Football: Scots' delight in improbable anthems

There was no sight more bizarre than that of 10 elderly Glaswegians lustily singing `Doh a deer, a female deer'
TEN YEARS or so ago, I stayed for a few nights in a decrepit little inn beside a remote sea loch on the west coast of Scotland. Word quickly got round that there was a sassenach in town - "town" amounting to the inn, three houses, a trout smokery and a Local Hero-style telephone box.

At the bar, one man in particular - a brute wearing a threadbare tammy, with Popeye forearms and crabsticks for fingers - eyed me with great suspicion. But undaunted, or only slightly daunted, I ploughed intrepidly into conversation. Was he brought up hereabouts? "Hereaboots, aye." Had he lived here all his life, then? "No, I lived abroad for six years." Really? Abroad? Somewhere nice? "No' really. A place called High Wycombe."

The thousands of Scottish fans who ventured abroad last Wednesday very nearly returned with something to tell their grandchildren about. A bit of a shame that their goalscoring hero, Don Hutchison, is considerably more at home on Tyneside and Merseyside than Tayside or Clydeside, but at least he has an unarguably Caledonian name. Which reminds me of the late Keith Mackenzie - formidable, charismatic secretary of the Royal and Ancient Golf Club of St Andrews - who once sat next to my friend Douglas Alexander at a sporting dinner. Although Doug's lineage is half-Scottish, his vowels are pure Maidenhead. He introduced himself to Mackenzie. "Damn silly accent for a man with such a damn fine name," the great man growled.

Ditto Rod Stewart, raised in norf London but, as everyone knows, a passionate follower of the Scotland football team. During half-time at Wembley I went to the loo, and there he was, peeing into the adjacent urinal. As claims to musical fame go, this almost puts me up there with the guy in Liverpool who boasts of the day that Ringo Starr's mother's dog mounted his bitch. Anyway, Rod was in good cheer at half-time. Not only were his boys deservedly ahead, but he also had the supermodel Caprice on his arm, although not in the gents.

I didn't see him during the match, so I don't know whether he joined in with the bulk of the Scotland fans, whose current favourite anthem, for some extremely curious reason, is "Doh a deer". Rod Stewart sings Rodgers and Hammerstein - it's an album waiting to happen. It would certainly be no less improbable than several thousand hard-looking Scots in see- you-Jimmy wigs bringing The Sound of Music to Wembley. And not only Wembley. I am told there was no sight more bizarre on the road to Euro 2000 than that of 10 elderly, drunken Glaswegians, with only five or six teeth between them, jigging up and down in a cafe in Prague's Wenceslas Square lustily singing "Doh a deer, a female deer ... ray, a drop of golden sunnnn..."

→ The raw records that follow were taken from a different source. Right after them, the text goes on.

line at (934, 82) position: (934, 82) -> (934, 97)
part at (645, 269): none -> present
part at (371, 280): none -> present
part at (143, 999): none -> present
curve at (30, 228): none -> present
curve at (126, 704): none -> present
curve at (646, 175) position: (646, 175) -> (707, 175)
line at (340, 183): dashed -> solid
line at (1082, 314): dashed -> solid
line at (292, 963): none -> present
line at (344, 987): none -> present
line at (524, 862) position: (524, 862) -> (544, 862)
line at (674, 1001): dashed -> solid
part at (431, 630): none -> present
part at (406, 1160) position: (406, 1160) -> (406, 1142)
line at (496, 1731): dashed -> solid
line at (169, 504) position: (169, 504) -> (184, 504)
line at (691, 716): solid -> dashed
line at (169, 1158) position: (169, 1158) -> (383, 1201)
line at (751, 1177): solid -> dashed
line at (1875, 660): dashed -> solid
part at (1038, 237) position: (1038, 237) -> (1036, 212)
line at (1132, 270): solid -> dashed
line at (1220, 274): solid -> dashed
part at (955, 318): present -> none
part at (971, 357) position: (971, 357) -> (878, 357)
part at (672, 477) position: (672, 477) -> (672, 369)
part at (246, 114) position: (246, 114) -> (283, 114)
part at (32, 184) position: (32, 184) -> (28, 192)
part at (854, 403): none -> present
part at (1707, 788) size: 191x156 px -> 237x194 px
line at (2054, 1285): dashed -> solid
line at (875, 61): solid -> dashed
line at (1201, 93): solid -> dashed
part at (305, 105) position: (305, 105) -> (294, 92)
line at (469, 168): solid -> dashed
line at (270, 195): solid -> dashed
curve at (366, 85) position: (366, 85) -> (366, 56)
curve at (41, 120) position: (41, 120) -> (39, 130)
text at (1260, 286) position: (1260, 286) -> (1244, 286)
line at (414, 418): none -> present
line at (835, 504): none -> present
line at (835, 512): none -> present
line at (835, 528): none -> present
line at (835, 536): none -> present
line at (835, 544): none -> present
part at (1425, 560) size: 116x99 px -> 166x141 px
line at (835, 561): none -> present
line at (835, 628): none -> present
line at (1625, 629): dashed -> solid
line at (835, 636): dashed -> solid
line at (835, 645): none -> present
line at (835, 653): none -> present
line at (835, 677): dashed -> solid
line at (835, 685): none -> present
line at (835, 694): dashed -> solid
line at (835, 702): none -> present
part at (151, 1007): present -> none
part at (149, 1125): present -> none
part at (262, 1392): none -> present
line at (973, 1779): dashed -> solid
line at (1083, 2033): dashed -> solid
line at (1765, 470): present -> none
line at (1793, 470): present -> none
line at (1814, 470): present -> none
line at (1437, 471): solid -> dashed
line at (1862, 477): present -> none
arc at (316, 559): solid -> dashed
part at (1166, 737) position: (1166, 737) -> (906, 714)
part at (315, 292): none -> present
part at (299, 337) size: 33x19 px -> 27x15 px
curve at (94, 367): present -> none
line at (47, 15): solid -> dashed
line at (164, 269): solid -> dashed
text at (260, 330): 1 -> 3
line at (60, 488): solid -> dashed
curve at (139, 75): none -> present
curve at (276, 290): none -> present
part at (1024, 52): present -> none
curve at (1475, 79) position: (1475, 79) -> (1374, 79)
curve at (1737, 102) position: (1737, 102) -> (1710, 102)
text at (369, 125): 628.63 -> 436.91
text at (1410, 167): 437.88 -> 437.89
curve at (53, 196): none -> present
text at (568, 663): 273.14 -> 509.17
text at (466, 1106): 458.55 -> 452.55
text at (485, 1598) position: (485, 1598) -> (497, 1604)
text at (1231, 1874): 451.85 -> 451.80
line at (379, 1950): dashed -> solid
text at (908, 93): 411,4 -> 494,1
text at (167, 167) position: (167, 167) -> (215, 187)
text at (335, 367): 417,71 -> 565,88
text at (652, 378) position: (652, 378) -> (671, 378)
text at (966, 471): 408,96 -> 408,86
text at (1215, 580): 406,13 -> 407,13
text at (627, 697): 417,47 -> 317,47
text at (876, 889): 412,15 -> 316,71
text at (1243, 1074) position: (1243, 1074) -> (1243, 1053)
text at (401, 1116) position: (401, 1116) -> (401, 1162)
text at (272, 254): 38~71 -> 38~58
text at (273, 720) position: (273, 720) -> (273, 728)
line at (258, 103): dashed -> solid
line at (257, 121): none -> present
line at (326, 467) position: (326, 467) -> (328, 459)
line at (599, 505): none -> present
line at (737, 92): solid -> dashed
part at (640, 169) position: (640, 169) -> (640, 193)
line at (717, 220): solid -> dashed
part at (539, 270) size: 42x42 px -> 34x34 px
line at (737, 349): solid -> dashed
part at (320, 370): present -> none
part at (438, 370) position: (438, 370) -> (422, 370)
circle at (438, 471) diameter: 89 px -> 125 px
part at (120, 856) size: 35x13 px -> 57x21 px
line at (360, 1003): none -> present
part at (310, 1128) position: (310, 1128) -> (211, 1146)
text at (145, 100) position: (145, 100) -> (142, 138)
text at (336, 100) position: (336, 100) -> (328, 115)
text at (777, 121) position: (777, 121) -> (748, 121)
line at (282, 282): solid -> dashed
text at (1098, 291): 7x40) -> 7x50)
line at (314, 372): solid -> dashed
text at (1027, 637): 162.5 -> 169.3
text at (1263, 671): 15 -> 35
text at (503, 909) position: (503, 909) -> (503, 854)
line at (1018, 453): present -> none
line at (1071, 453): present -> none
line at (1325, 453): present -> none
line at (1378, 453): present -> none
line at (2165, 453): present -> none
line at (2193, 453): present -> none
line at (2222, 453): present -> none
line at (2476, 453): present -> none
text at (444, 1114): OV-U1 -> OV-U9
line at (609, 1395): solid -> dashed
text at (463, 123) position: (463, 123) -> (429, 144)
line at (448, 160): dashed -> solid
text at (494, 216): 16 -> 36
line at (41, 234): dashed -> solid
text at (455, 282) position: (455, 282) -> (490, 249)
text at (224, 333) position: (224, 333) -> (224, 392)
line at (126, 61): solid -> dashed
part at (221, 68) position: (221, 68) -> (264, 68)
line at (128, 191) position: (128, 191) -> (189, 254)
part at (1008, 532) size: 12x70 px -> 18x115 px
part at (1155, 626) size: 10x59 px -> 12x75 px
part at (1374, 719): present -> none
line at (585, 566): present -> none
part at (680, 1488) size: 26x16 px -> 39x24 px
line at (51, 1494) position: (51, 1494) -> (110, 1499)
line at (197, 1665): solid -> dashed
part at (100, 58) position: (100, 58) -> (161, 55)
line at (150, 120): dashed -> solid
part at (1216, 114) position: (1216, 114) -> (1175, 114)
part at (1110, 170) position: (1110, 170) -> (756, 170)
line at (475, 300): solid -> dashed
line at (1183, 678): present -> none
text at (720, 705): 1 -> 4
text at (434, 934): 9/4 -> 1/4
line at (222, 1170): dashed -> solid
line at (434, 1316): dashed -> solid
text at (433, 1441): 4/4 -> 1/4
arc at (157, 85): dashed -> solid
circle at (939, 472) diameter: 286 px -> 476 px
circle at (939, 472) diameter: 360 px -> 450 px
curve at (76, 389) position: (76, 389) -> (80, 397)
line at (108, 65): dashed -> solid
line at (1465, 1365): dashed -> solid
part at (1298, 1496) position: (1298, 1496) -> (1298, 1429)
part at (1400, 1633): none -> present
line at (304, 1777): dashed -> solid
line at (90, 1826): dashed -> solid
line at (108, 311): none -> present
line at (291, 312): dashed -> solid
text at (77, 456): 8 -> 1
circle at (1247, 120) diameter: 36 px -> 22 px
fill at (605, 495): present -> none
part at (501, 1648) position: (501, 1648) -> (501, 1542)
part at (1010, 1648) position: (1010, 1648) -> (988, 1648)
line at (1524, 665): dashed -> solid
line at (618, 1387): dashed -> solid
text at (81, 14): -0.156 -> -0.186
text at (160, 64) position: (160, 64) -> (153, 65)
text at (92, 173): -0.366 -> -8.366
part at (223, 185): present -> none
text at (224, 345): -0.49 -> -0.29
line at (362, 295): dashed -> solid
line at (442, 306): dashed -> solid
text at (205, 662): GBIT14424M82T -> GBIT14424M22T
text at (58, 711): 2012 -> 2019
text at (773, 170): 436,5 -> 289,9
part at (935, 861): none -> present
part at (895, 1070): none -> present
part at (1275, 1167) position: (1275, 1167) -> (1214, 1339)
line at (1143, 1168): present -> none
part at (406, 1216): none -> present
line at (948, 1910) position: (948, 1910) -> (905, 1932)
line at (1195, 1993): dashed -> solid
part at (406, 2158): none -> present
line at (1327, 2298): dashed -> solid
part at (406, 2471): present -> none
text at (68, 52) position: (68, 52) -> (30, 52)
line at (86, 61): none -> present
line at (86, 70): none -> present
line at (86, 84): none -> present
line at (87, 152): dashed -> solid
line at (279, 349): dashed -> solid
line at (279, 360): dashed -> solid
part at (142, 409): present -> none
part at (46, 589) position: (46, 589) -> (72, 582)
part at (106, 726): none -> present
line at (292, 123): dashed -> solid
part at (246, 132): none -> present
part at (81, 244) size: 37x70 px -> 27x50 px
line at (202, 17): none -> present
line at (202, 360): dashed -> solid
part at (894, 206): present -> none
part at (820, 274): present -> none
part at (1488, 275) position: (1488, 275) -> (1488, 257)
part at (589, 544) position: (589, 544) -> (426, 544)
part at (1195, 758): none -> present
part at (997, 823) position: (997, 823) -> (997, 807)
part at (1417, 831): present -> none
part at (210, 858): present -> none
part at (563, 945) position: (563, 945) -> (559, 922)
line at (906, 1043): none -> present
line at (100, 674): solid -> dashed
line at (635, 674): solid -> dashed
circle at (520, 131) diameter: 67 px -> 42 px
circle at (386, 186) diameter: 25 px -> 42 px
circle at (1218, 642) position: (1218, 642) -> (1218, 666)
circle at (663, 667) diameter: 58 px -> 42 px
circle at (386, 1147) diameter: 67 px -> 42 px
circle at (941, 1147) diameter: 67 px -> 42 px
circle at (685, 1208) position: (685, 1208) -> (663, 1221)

Still, if Chelsea fans can make "One man went to mow" sound threatening, and if England fans can spend 90 minutes humming the theme tune of The Great Escape, then anything can happen. And when I say anything... I would never, for instance, have backed myself to favour Scotland over England in a sporting encounter, but as full-time approached last week I found myself silently urging the Scots to score the equaliser they so richly deserved. If only because it would have compelled England to find the lustre they so pitifully lacked.

Afterwards, the throng leaving Wembley was decidedly unmerry. For the Scottish fans, a marvellous 1-0 victory over the Auld Enemy was tempered by the knowledge that 1-0 wasn't quite enough. For the English fans, delight at qualifying for Euro 2000 was tempered by the realisation that, on that kind of form, we'll be lucky to stay in the tournament much beyond the opening ceremony. True, Kevin Keegan had finally got England ticking like one of his old teams, but it was Liverpool, Hamburg or Newcastle United we had hoped for, not Scunthorpe reserves.

As I shuffled forward in a vast throng shepherded by dozens of mounted police officers, I saw a man bent double and swearing profusely. He was a Scotsman, but it wasn't English jamminess that was irking him, more the fact that he had just walked into one of the low iron bollards that pockmark Wembley Way. In a big crowd you don't see them until they have all but castrated you. I know, because it happened to me after an FA Cup final once.

So when they finally get round to knocking down the venerable stadium, I hope they will also melt down the bollards outside. That said, it was appropriate to find them still in place for England's farewell competitive performance in the shadow of the condemned Twin Towers. A load of annoying old bollards summed it up nicely.